Harassée, Symine pensait qu’il fallait affronter dans peu de temps le mariage de Rose. Joseph insistait pour prendre en charge le mariage, s’il avait lieu à Mogador. Elle espérait secrètement que Joseph organiserait tout. Il venait lui-même de se remarier discrètement, il n’était plus seul. Hannah, la mère de Berthold avait proposé son aide. Berthold serait aussi d’une grande efficacité. La proposition du mariage à Mogador signifiait pour Symine qu’elle se rendrait au mariage de sa fille comme une invitée. Cette idée la comblait.

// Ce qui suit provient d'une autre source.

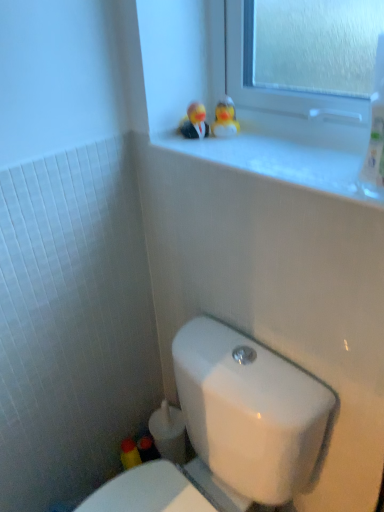
The width and height of the screenshot is (384, 512). What are the coordinates of `vacant space to the right of rubber duck at upper center, the second miniature from the right` in the screenshot? It's located at (262, 139).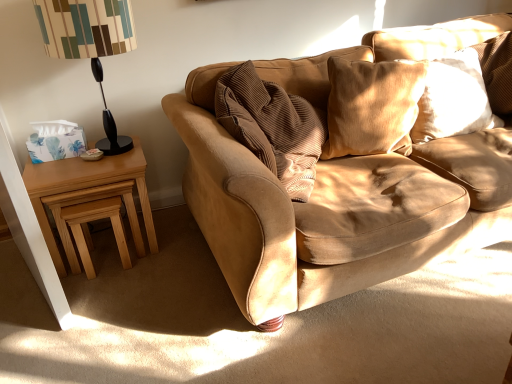
The height and width of the screenshot is (384, 512). Find the location of `vacant area that lies to the right of light brown wood nesting tables at left`. vacant area that lies to the right of light brown wood nesting tables at left is located at coordinates (178, 245).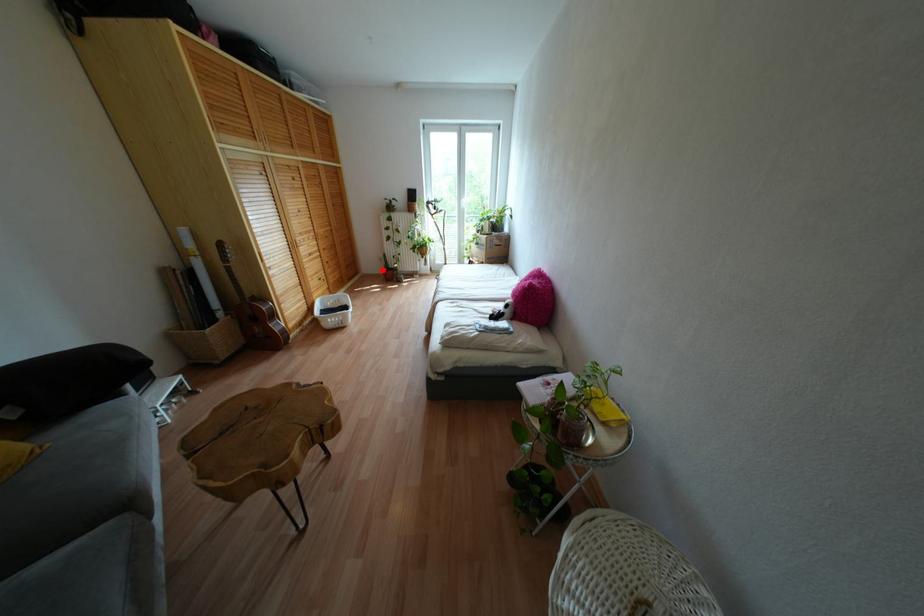
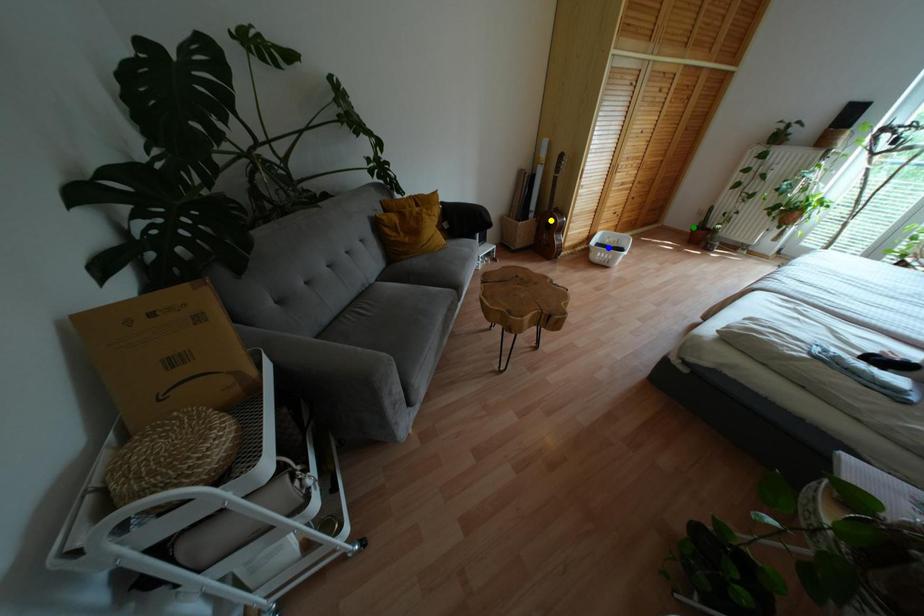
Question: I am providing you with two images of the same scene from different viewpoints. A red point is marked on the first image. You are given multiple points on the second image. Which point in image 2 represents the same 3d spot as the red point in image 1?

Choices:
 (A) yellow point
 (B) green point
 (C) blue point

Answer: (B)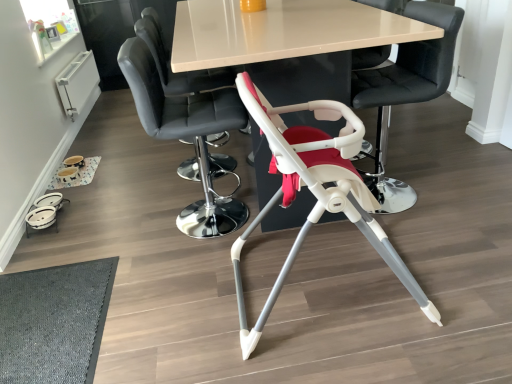
Question: In which direction should I rotate to look at smooth black chair at center, which is the 3th chair in right-to-left order?

Choices:
 (A) right
 (B) left

Answer: (B)

Question: From a real-world perspective, is white plastic highchair at center, placed as the second chair when sorted from right to left, over dark gray textured mat at lower left?

Choices:
 (A) no
 (B) yes

Answer: (B)

Question: Considering the relative sizes of white plastic highchair at center, which appears as the 3th chair when viewed from the left, and dark gray textured mat at lower left in the image provided, is white plastic highchair at center, which appears as the 3th chair when viewed from the left, taller than dark gray textured mat at lower left?

Choices:
 (A) no
 (B) yes

Answer: (B)

Question: Can you confirm if white plastic highchair at center, placed as the second chair when sorted from right to left, is positioned to the left of dark gray textured mat at lower left?

Choices:
 (A) no
 (B) yes

Answer: (A)

Question: Can you confirm if white plastic highchair at center, which appears as the 3th chair when viewed from the left, is bigger than dark gray textured mat at lower left?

Pour les femmes et pour les hommes, Symine prévoyait les toilettes qu’ils avaient portées aux fiançailles de Rose et Berthold. Elle même porterait les tenues des fiançailles. Symine se sentait légère, elle n’avait plus d’autre tâche que celle de la robe de mariée.

Ce soir-là, Rose quitta son atelier plus tôt. Elle se réjouissait de trouver un peu de solitude après tant d’événements successifs. Symine envisageait de lui parler de sa robe de mariée, mais lorsqu’elle vit Rose qui somnolait déjà, elle reporta la conversation pour un autre jour.